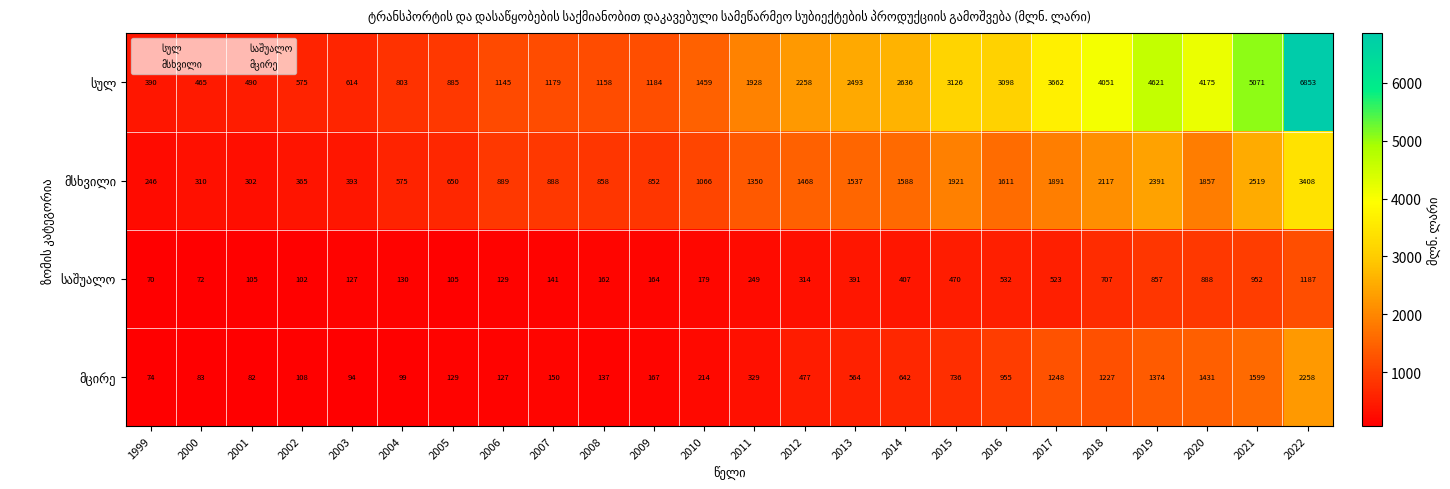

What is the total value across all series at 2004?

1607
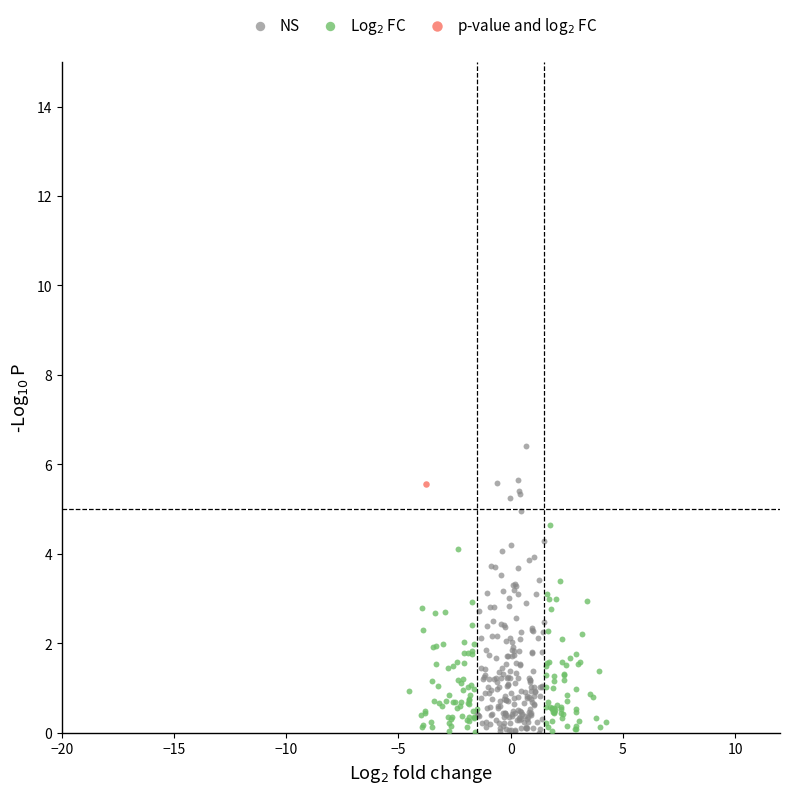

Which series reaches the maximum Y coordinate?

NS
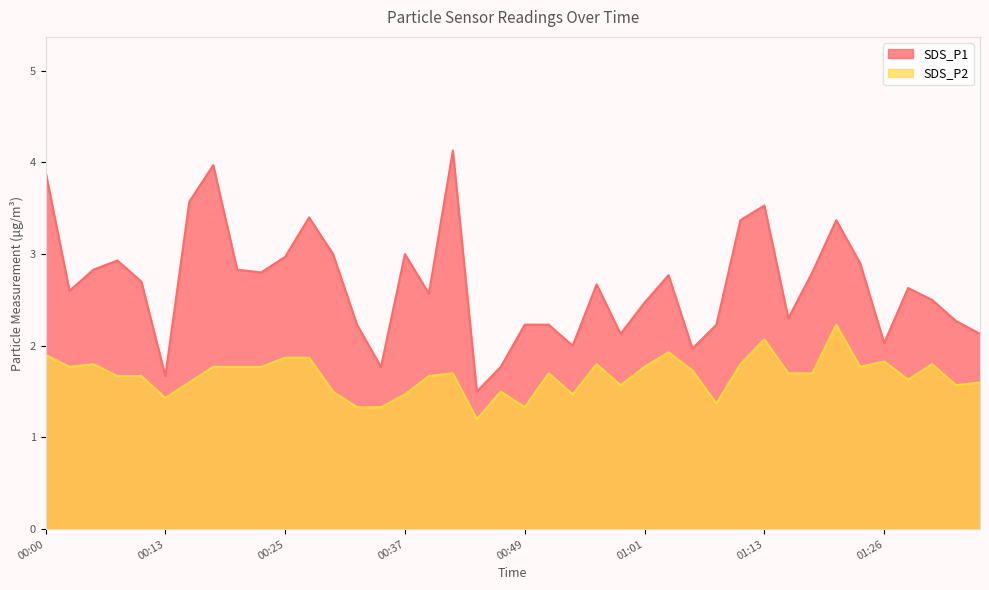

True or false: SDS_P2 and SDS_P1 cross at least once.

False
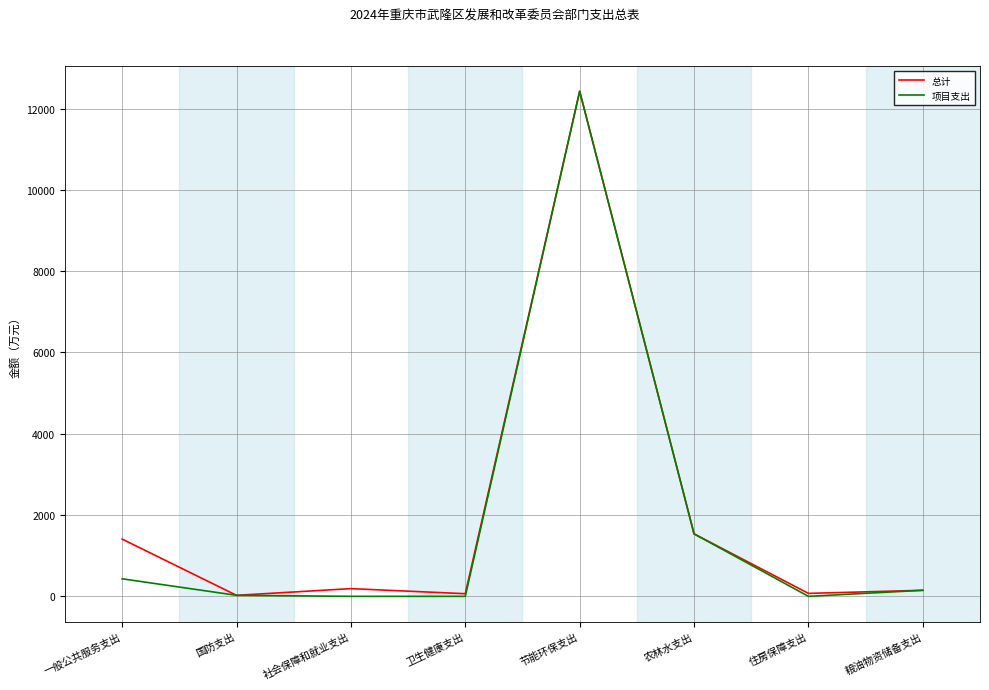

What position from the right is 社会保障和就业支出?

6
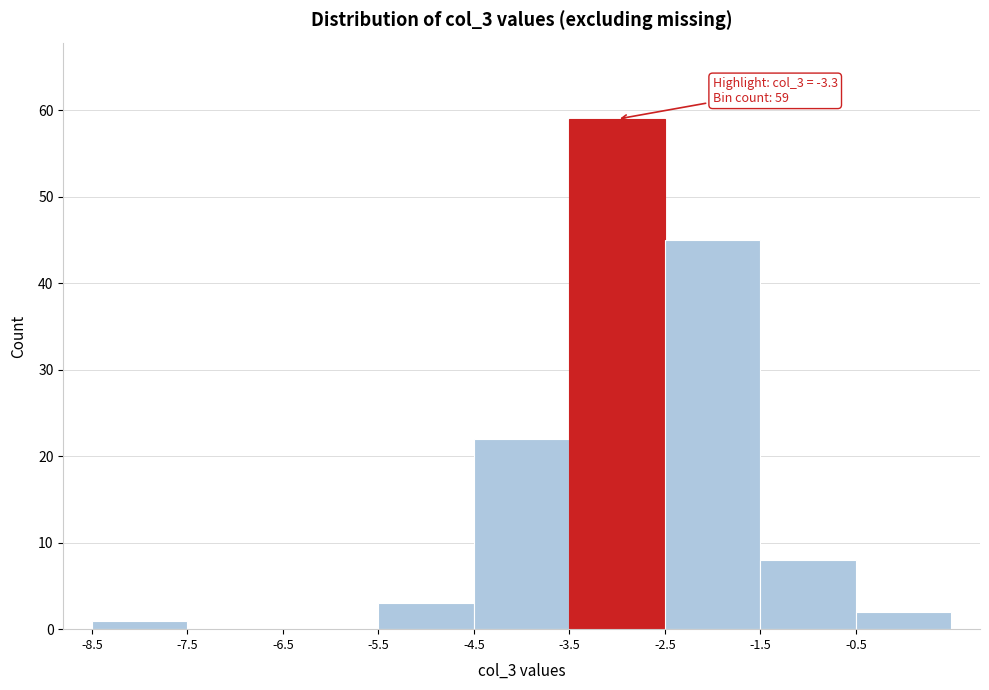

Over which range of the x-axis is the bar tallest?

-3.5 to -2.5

==*==

Goal of the exercise: Please state how many lines above contain the word "What", giving only the number.

Answer area: 2